El nombre por el cual se os llame
Por el élder B. Corey Cuvelier
De los Setenta¿Qué significa ser llamados por el nombre de Cristo?
El presidente Russell M. Nelson enseñó que si el Señor nos hablara directamente, lo primero que haría sería asegurarse de que entendiéramos nuestra verdadera identidad: somos hijos de Dios, hijos del convenio y discípulos de Jesucristo. Después de todo, cualquier otra designación nos defraudará.
Aprendí esto por mí mismo cuando mi hijo mayor recibió su primer teléfono celular. Con gran emoción, comenzó a ingresar los nombres de familiares y amigos en los contactos. Un día noté que llamaba su mamá. En la pantalla aparecía la palabra “Madre”. Aquella fue una decisión sensata y digna y, lo admito, una señal de respeto por el mejor de los progenitores de nuestro hogar. Naturalmente, sentí curiosidad. ¿Qué nombre me había dado a mí?
Me desplacé por sus contactos, asumiendo que si Wendi era “Madre”, yo debía ser “Padre”. No lo encontré. Busqué “Papá”. Tampoco. Mi curiosidad se convirtió en una leve preocupación. “¿Será que me llama ‘Corey’?”. No. En un último esfuerzo, pensé: “Ambos jugamos al fútbol; tal vez me llame ‘Pelé’”. Qué iluso. Finalmente, llamé yo mismo al teléfono y aparecieron dos palabras en la pantalla: “No madre”.
Hermanos y hermanas, ¿por qué nombre se les llama a ustedes?
Jesús llamó a Sus seguidores por muchos nombres: discípulos, hijos e hijas, hijos de los profetas, ovejas, amigos, la luz del mundo, santos. Cada uno tiene un significado eterno y subraya una relación personal con el Salvador.
Sin embargo, de entre todos esos nombres, uno se destaca por encima del resto: el nombre de Cristo. En el Libro de Mormón, el rey Benjamín enseñó poderosamente:
“No hay otro nombre dado por el cual venga la salvación; por tanto, quisiera que tomaseis sobre vosotros el nombre de Cristo” […].
“Y sucederá que quien hiciere esto, se hallará a la diestra de Dios, porque sabrá el nombre por el cual es llamado; pues será llamado por el nombre de Cristo”.

DATOS REGISTRADOS:
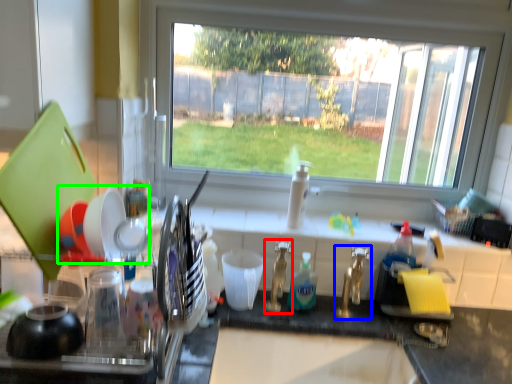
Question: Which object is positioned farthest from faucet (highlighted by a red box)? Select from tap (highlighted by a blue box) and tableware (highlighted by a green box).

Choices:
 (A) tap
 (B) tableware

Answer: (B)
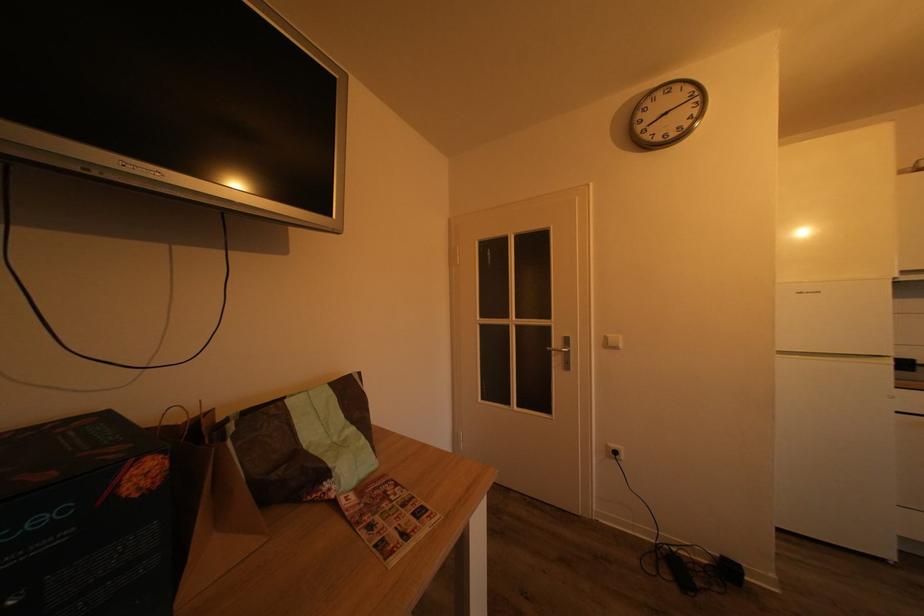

==

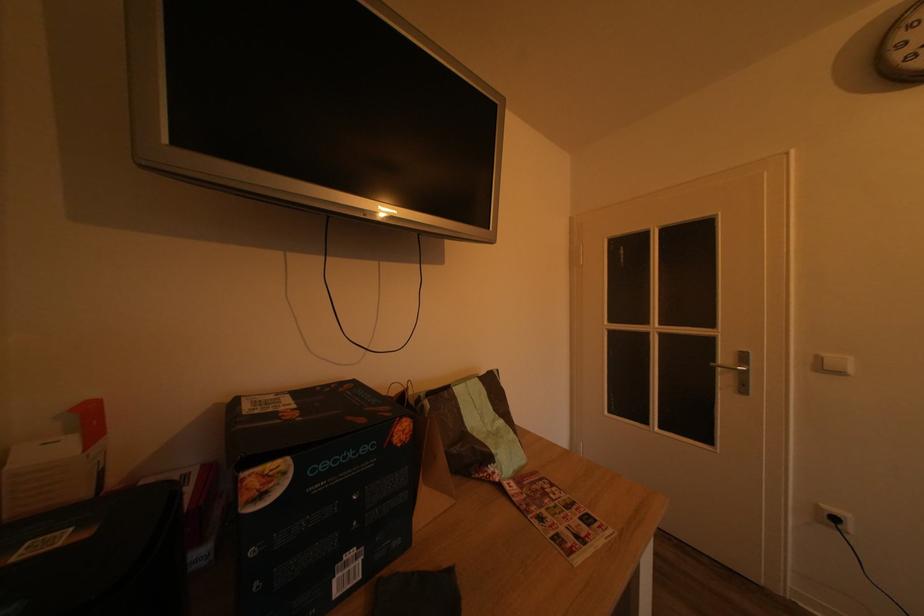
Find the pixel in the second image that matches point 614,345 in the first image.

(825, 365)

* * *

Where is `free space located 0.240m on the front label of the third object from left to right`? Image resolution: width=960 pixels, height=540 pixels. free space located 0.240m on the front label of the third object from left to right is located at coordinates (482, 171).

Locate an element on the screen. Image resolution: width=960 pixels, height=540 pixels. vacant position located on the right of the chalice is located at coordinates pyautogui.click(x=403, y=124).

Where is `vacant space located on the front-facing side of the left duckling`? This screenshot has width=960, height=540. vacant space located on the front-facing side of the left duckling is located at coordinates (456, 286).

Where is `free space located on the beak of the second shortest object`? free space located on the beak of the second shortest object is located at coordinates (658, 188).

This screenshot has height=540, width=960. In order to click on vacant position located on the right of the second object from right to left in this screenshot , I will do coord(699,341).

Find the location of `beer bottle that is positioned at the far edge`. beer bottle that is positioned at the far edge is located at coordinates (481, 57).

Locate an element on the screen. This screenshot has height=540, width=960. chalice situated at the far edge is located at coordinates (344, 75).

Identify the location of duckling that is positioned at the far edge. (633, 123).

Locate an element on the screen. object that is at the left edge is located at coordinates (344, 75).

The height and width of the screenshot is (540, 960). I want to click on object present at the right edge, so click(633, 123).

QUÉ SE PIDE: Por favor, escribe sin cambios la parte del texto sobre el nombre de Cristo que comienza con "El nombre por el cual se" y sigue hasta "designación nos defraudará.".

RESULTADO:
El nombre por el cual se os llame
Por el élder B. Corey Cuvelier
De los Setenta¿Qué significa ser llamados por el nombre de Cristo?
El presidente Russell M. Nelson enseñó que si el Señor nos hablara directamente, lo primero que haría sería asegurarse de que entendiéramos nuestra verdadera identidad: somos hijos de Dios, hijos del convenio y discípulos de Jesucristo. Después de todo, cualquier otra designación nos defraudará.